I would think that if she wanted to get back together, she'd be talking to you.



But you need to take action now. You've been sitting around for months waiting for the axe to fall. Ask her if you want to. If she says that she does not want to reconcile, then you file for divorce.


----------



## honcho (Oct 5, 2013)

Blackthorn684 said:


> Hello Iam new here. I have been separated from my wife now for about 4 months now. We have been married for four years with no children. Most of our marriage her grandmother and her mother have been living with us. So the majority of our marriage we haven't been alone together for more than a year. Her brother just recently moved to the states with us before we separated. months ago she was very a persisitent on getting the divorce started right after we separated. We rarely communicate with each. We only text and we literally haven't spoken to each other in months. We separated because she said that she does not love me anymore. I never cheated on her or anything like that. In the beginning of our marriage I hid a drug problem I had from her. She later found out and she stuck with me and helped me through it. I think maybe that might have something to do with it. My question is in the beginning of our separation she really wanted to start the divorce process asap and now it's been kind of left on the back burner. Is she having second thoughts about it? I'd really would like to ask ask her about it but I'm not sure. I would just like to know I guess without asking her, like is this a sign that it's not over and there's chance or am I just overthinking it. I don't know what to make of it. Any piece advice would help me greatly
> _Posted via Mobile Device_


Don't try and guess what she is thinking, it will just drive yourself crazy in what if games. Its not unusual at all unfortunately for the person who leaves or wants the divorce to not follow thru and do the actual work of divorce. 

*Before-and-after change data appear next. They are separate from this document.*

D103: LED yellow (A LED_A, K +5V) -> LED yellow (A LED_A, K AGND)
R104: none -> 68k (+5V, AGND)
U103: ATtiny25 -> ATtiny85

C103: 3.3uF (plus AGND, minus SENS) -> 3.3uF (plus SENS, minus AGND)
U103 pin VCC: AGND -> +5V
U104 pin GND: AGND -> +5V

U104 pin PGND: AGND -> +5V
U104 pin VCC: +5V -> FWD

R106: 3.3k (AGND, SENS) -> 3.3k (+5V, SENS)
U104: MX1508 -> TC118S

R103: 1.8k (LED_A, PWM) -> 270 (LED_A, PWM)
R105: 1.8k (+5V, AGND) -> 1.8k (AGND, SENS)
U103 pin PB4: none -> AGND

Whether she is just waiting till you file to be the "bad guy" or she isn't sure is anybody's guess. You not in her life right now so to her you are divorced so to speak. Out of sight out of mind. 

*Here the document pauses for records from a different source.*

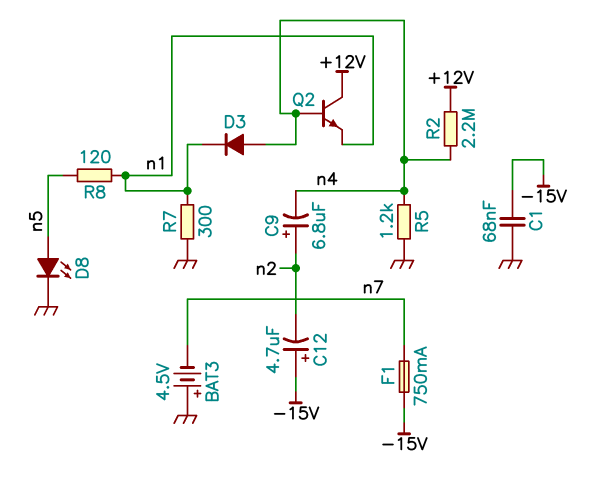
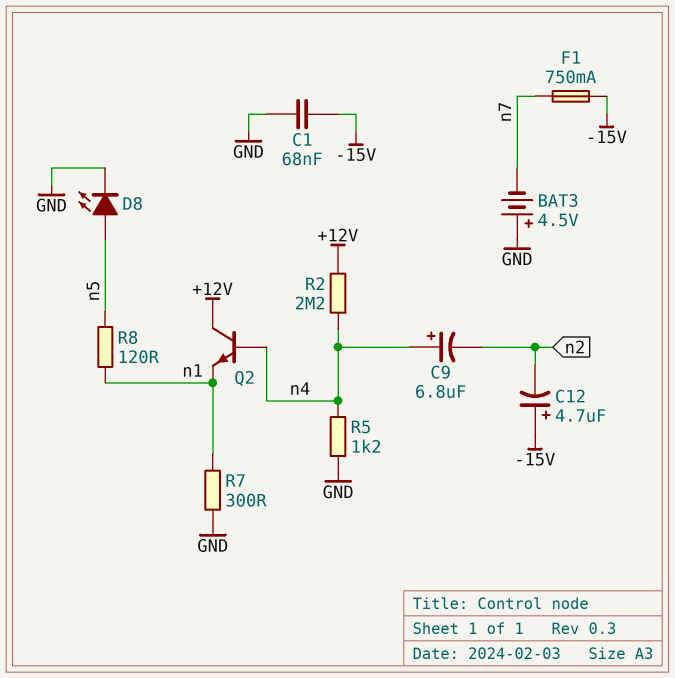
C9: 6.8uF (plus n2, minus n4) -> 6.8uF (plus n4, minus n2)
D3: diode (A n4, K n1) -> none

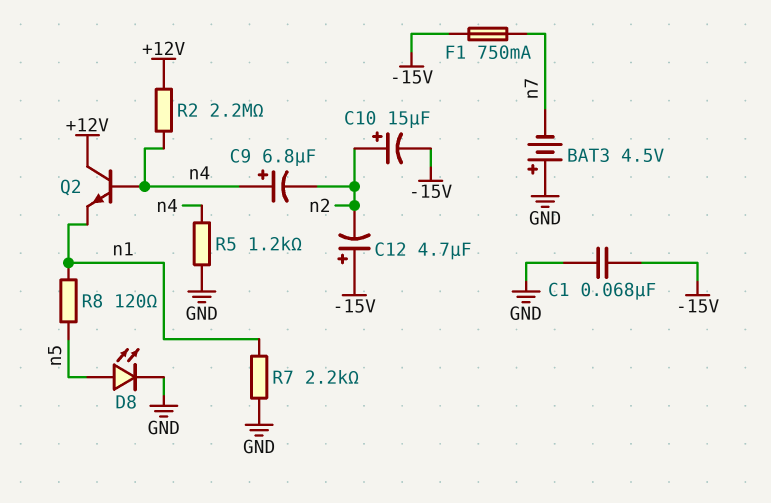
C10: none -> 15uF (plus n2, minus -15V)
R7: 300 (GND, n1) -> 2.2k (GND, n1)

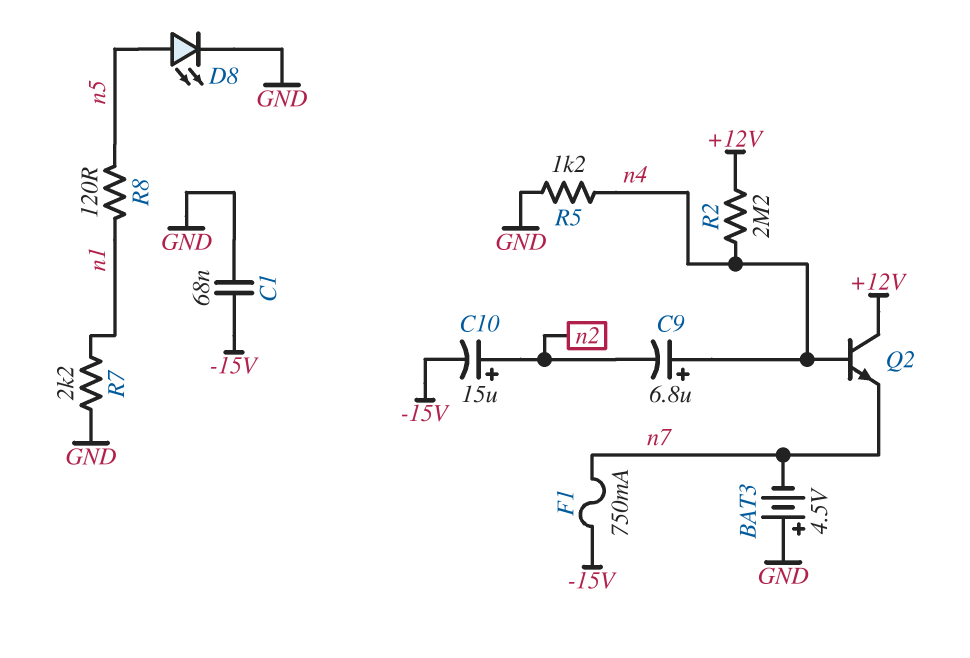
C12: 4.7uF (plus -15V, minus n2) -> none
Q2: NPN (B n4, C +12V, E n1) -> NPN (B n4, C +12V, E n7)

Living in limbo is never fun. You probably should meet with a lawyer, figure out the asset division/financial impact of divorce then contact her about actually getting the ball rolling.
_Posted via Mobile Device_


----------



## Blackthorn684 (Jul 12, 2015)

I forgot to mention that a about a month ago I heard from someone that she was feeling very guilt and regretful about the whole thing. I can't just ignore that. I know it seems like I'm trying to hold on but I just can't. I obvious can't call her out on it. Are her feelings normal ?
_Posted via Mobile Device_


----------



## honcho (Oct 5, 2013)

Blackthorn684 said:


> I forgot to mention that a about a month ago I heard from someone that she was feeling very guilt and regretful about the whole thing. I can't just ignore that. I know it seems like I'm trying to hold on but I just can't. I obvious can't call her out on it. Are her feelings normal ?
> _Posted via Mobile Device_


So if she is feeling guilty and regretful why has she not contacted you?
_Posted via Mobile Device_


----------



## Blackthorn684 (Jul 12, 2015)

She said she can't speak to me because it hurts too much. And that she just isn't ready to speak let alone meet face to face
_Posted via Mobile Device_


----------



## Absurdist (Oct 10, 2014)

Blackthorn684 said:


> She said she can't speak to me because it hurts too much. And that she just isn't ready to speak let alone meet face to face
> _Posted via Mobile Device_


Who did she say this to? If you haven't spoken to her, how do you know?


----------



## Lostinthought61 (Nov 5, 2013)

if you want her to speak to you then you might want to play your Divorce hand and see what she has to say...she will respond to you...then you will know where you stand

BTW who is flipping the bill on al of these people ?


----------



## Blackthorn684 (Jul 12, 2015)

She said this to me via text message when I was trying to speak to her about a month or so ago
_Posted via Mobile Device_


----------